**EXERCISE:**
Reproduce the following material verbatim, line for line, without changing any character.

[start]

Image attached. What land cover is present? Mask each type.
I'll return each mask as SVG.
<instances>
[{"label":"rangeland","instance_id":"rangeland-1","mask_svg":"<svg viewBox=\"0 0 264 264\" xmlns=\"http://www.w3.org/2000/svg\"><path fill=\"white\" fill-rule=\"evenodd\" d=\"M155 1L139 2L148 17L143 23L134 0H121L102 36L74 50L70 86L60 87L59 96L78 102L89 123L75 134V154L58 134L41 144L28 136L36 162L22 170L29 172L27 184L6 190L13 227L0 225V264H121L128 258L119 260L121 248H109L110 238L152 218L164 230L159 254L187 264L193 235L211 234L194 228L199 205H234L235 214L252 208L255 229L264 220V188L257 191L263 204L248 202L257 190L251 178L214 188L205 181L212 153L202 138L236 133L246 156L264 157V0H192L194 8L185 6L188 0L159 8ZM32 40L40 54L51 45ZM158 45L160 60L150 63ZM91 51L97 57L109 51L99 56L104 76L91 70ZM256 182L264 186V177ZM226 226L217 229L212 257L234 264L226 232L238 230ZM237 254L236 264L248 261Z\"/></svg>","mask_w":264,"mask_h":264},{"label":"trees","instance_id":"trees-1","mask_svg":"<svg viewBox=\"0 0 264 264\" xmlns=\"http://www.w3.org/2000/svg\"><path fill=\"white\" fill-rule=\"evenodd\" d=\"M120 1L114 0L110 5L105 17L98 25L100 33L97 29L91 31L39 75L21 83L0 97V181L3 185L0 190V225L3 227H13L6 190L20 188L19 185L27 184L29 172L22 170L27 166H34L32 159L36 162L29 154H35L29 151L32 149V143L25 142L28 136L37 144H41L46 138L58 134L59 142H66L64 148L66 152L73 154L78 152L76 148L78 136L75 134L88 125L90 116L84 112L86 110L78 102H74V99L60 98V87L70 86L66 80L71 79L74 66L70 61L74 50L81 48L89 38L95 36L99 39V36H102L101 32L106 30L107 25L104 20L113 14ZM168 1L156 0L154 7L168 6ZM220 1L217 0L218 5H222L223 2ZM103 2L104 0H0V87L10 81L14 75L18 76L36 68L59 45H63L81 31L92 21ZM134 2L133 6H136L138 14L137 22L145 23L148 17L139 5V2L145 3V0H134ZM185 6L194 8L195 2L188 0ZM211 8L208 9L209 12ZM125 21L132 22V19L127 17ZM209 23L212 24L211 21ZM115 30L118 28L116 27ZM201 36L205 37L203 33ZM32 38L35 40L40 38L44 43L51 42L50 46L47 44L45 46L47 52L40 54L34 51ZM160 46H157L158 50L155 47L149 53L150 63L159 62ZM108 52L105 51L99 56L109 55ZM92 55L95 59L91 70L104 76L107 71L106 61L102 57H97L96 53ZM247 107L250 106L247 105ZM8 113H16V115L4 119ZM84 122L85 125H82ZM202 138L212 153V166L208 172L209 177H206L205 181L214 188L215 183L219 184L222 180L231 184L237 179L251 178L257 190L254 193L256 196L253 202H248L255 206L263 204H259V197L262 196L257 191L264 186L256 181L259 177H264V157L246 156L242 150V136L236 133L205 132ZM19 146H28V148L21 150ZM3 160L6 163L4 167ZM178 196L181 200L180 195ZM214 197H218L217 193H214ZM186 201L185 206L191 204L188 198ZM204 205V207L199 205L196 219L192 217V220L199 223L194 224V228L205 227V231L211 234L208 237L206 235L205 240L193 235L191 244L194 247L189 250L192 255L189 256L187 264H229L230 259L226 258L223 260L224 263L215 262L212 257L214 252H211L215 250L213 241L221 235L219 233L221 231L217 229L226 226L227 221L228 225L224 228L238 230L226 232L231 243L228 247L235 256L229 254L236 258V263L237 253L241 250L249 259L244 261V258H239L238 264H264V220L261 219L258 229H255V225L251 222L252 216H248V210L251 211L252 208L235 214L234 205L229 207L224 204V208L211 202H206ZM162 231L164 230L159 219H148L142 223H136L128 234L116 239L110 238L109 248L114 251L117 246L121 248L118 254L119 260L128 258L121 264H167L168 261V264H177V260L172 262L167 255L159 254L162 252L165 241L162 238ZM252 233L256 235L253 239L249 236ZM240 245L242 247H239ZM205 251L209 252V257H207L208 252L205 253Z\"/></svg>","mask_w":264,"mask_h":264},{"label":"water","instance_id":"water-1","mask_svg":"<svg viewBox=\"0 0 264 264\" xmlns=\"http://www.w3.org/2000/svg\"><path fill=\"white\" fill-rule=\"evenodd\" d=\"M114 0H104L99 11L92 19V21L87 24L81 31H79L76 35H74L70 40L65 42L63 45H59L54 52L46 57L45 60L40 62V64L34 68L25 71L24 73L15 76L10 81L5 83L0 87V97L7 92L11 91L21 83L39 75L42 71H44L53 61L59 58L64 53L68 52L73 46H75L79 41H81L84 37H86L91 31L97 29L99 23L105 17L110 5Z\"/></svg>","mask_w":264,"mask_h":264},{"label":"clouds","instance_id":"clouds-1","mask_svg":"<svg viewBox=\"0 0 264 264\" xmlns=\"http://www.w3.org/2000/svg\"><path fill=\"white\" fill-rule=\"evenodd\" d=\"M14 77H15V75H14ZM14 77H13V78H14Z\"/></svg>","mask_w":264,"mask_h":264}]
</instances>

[end]

**CORRECT RESULT:**
Image attached. What land cover is present? Mask each type.
I'll return each mask as SVG.
<instances>
[{"label":"rangeland","instance_id":"rangeland-1","mask_svg":"<svg viewBox=\"0 0 264 264\" xmlns=\"http://www.w3.org/2000/svg\"><path fill=\"white\" fill-rule=\"evenodd\" d=\"M155 1L139 2L148 17L143 23L134 0H121L102 36L74 50L70 86L60 87L59 96L78 102L89 123L75 134V154L58 134L41 144L28 136L36 162L22 170L29 172L27 184L6 190L13 227L0 225V264H121L128 258L119 260L121 248H109L110 238L152 218L164 230L159 254L187 264L193 235L211 234L194 228L199 205H234L235 214L252 208L255 229L264 220V188L257 191L263 204L248 202L257 190L251 178L214 188L205 181L212 153L202 138L236 133L246 156L264 157V0H192L194 8L185 6L188 0L159 8ZM32 40L40 54L51 45ZM158 45L160 60L150 63ZM91 51L97 57L109 51L99 56L104 76L91 70ZM256 182L264 186V177ZM226 226L217 229L212 257L234 264L226 232L238 230ZM237 254L236 264L248 261Z\"/></svg>","mask_w":264,"mask_h":264},{"label":"trees","instance_id":"trees-1","mask_svg":"<svg viewBox=\"0 0 264 264\" xmlns=\"http://www.w3.org/2000/svg\"><path fill=\"white\" fill-rule=\"evenodd\" d=\"M120 1L114 0L110 5L105 17L98 25L100 33L97 29L91 31L39 75L21 83L0 97V181L3 185L0 190V225L3 227H13L6 190L20 188L19 185L27 184L29 172L22 170L27 166H34L32 159L36 162L29 154H35L29 151L32 149V143L25 142L28 136L37 144H41L46 138L58 134L59 142H66L64 148L66 152L73 154L78 152L76 148L78 136L75 134L88 125L90 116L84 112L86 110L78 102H74V99L60 98V87L70 86L66 80L71 79L74 66L70 61L74 50L81 48L89 38L95 36L99 39V36H102L101 32L106 30L107 25L104 20L113 14ZM168 1L156 0L154 7L168 6ZM220 1L217 0L218 5H222L223 2ZM103 2L104 0H0V87L10 81L14 75L18 76L36 68L59 45H63L81 31L92 21ZM134 2L133 6H136L138 14L137 22L145 23L148 17L139 5V2L145 3V0H134ZM185 6L194 8L195 2L188 0ZM211 8L208 9L209 12ZM125 21L132 22V19L127 17ZM209 23L212 24L211 21ZM115 30L118 28L116 27ZM201 36L205 37L203 33ZM32 38L35 40L40 38L44 43L51 42L50 46L47 44L45 46L47 52L40 54L34 51ZM160 46H157L158 50L155 47L149 53L150 63L159 62ZM108 52L105 51L99 56L109 55ZM92 55L95 59L91 70L104 76L107 71L106 61L102 57H97L96 53ZM247 107L250 106L247 105ZM8 113H16V115L4 119ZM84 122L85 125H82ZM202 138L212 153V166L208 172L209 177H206L205 181L214 188L215 183L219 184L222 180L231 184L237 179L251 178L257 190L254 193L256 196L253 202H248L255 206L263 204H259V197L262 196L257 191L264 186L256 181L259 177H264V157L246 156L242 150V136L236 133L205 132ZM19 146H28V148L21 150ZM3 160L6 163L4 167ZM178 196L181 200L180 195ZM214 197H218L217 193H214ZM186 201L185 206L191 204L188 198ZM204 205V207L199 205L196 219L192 217V220L199 223L194 224V228L205 227V231L211 234L208 237L206 235L205 240L193 235L191 244L194 247L189 250L192 255L189 256L187 264H229L230 259L226 258L223 260L224 263L215 262L212 257L214 252H211L215 250L213 241L221 235L219 233L221 231L217 229L226 226L227 221L228 225L224 228L238 230L226 232L231 243L228 247L235 256L229 254L236 258V263L237 253L241 250L249 259L244 261V258H239L238 264H264V220L261 219L258 229H255V225L251 222L252 216H248V210L251 211L252 208L235 214L234 205L229 207L224 204V208L211 202H206ZM162 231L164 230L159 219H148L142 223H136L128 234L116 239L110 238L109 248L114 251L117 246L121 248L118 254L119 260L128 258L121 264H167L168 261V264H177V260L172 262L167 255L159 254L162 252L165 241L162 238ZM252 233L256 235L253 239L249 236ZM240 245L242 247H239ZM205 251L209 252V257H207L208 252L205 253Z\"/></svg>","mask_w":264,"mask_h":264},{"label":"water","instance_id":"water-1","mask_svg":"<svg viewBox=\"0 0 264 264\" xmlns=\"http://www.w3.org/2000/svg\"><path fill=\"white\" fill-rule=\"evenodd\" d=\"M114 0H104L99 11L92 19V21L87 24L81 31H79L76 35H74L70 40L65 42L63 45H59L54 52L46 57L45 60L40 62V64L34 68L25 71L24 73L15 76L10 81L5 83L0 87V97L7 92L11 91L21 83L39 75L42 71H44L53 61L59 58L64 53L68 52L73 46H75L79 41H81L84 37H86L91 31L97 29L99 23L105 17L110 5Z\"/></svg>","mask_w":264,"mask_h":264},{"label":"clouds","instance_id":"clouds-1","mask_svg":"<svg viewBox=\"0 0 264 264\" xmlns=\"http://www.w3.org/2000/svg\"><path fill=\"white\" fill-rule=\"evenodd\" d=\"M14 77H15V75H14ZM14 77H13V78H14Z\"/></svg>","mask_w":264,"mask_h":264}]
</instances>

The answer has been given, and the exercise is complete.